Ils étaient près de 200 employés du groupe français à s’être rassemblés devant le siège du groupe le 7 juin, selon une journaliste de l’AFP.
Tous contestaient le projet de filialisation des services d'ingénierie informatique et le risque de suppression d'emplois. Ce sont au total quelque 550 agents de la direction des systèmes d'information (DSI) qui concernés par ce projet.
"Ce projet de filiale reste encore très flou. La seule chose qui est claire pour nous, c'est qu'ils veulent sortir les salariés du statut des industries électriques et gazières (IEG), ce qui est inacceptable", a dit à l'AFP Paul Partesi, délégué CGT. Selon lui, ce projet est purement financier et il cache des licenciements.

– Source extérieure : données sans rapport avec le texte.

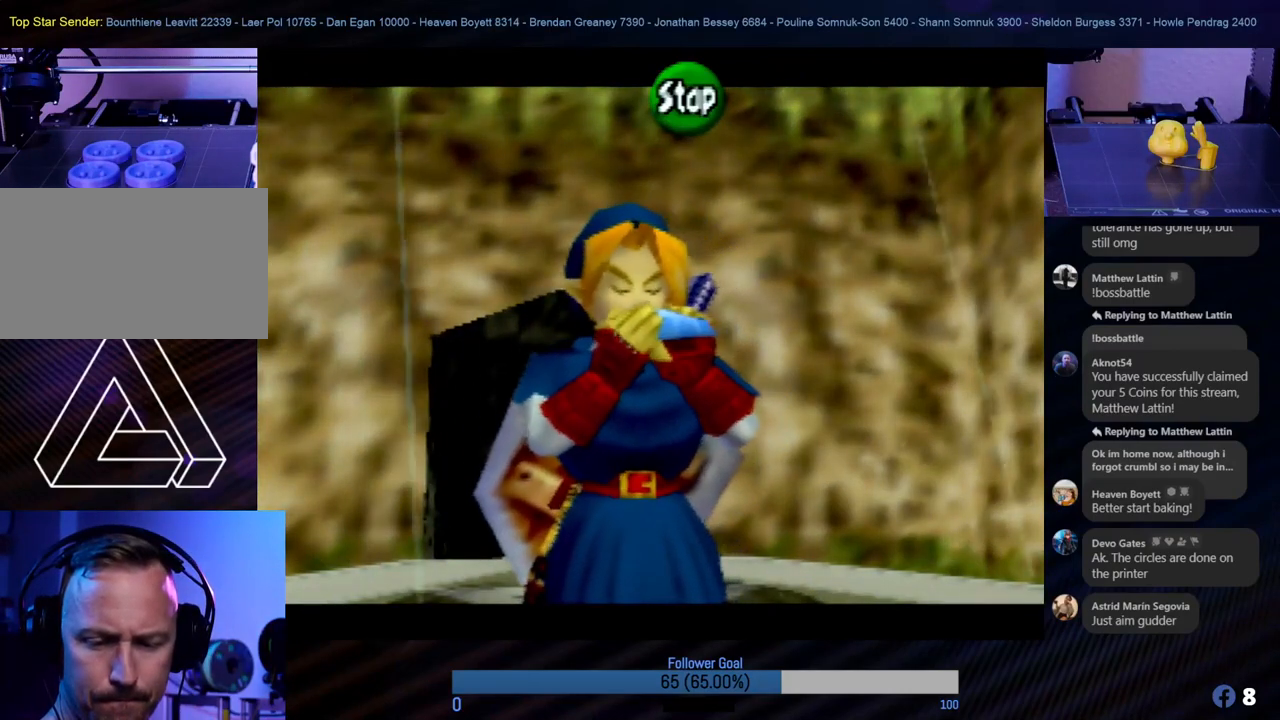
{"buttons": [], "left_stick": "center", "events": []}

La direction du groupe a affimé à l’AFP affirmé "qu'aucune décision n'avait pour l'instant été arrêtée", mais a admis que "des réflexions avaient été menées" et présentées au personnel en juin 2011.

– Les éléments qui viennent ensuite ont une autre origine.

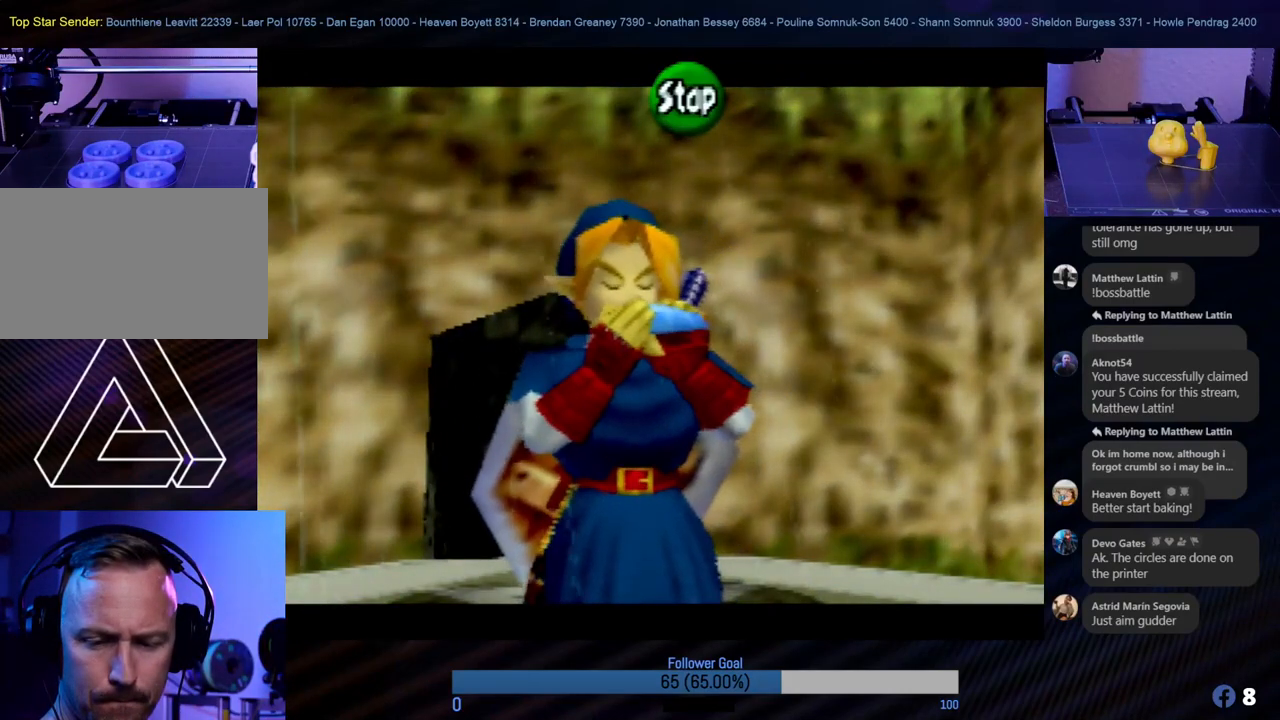
{"buttons": [], "left_stick": "center", "events": []}
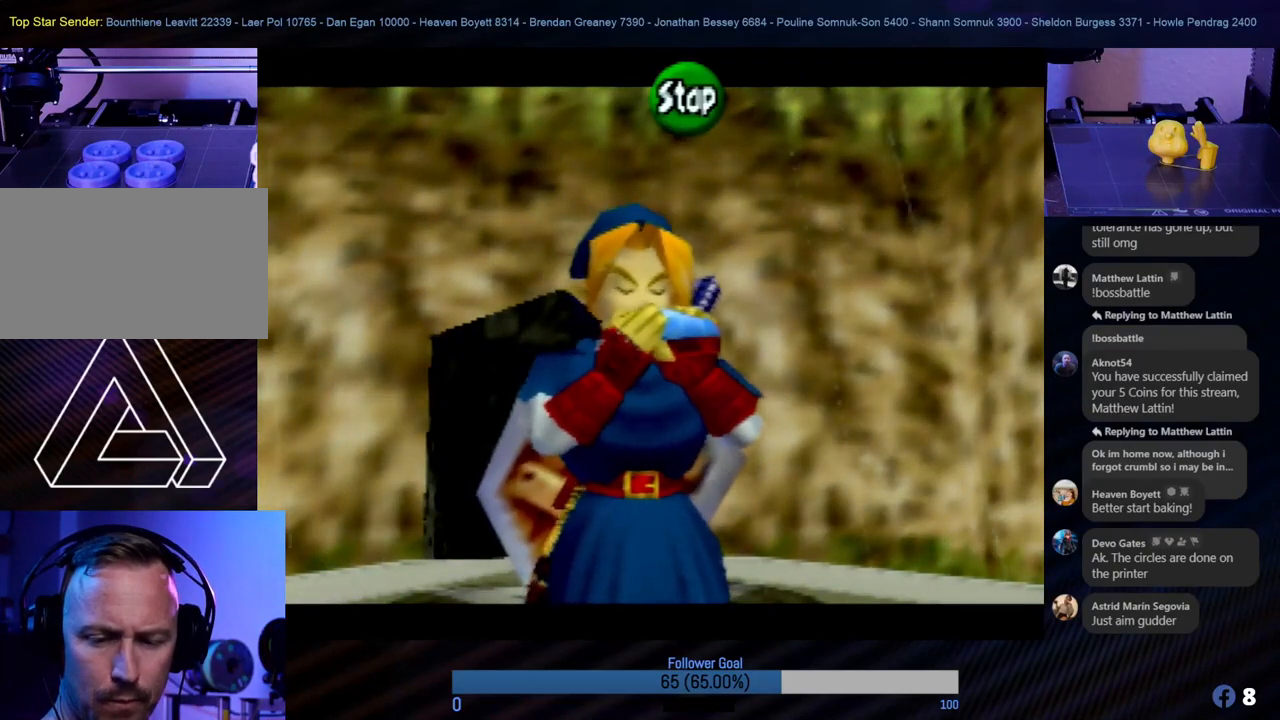
{"buttons": [], "left_stick": "center", "events": [[34, "C_UP", "down"], [152, "C_UP", "up"], [304, "C_RIGHT", "down"], [439, "C_RIGHT", "up"]]}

"Pour nous, c'est un ballon d'essai que tente la direction pour filialiser d'autres services par la suite", a assuré Aurore Martin (CFDT).
La syndicaliste a précisé qu'à l'occasion de la fusion entre Gaz de France et Suez, les directions avaient pourtant "clairement indiqué qu'aucun changement majeur n'affecterait le personnel et qu'il garderait son statut".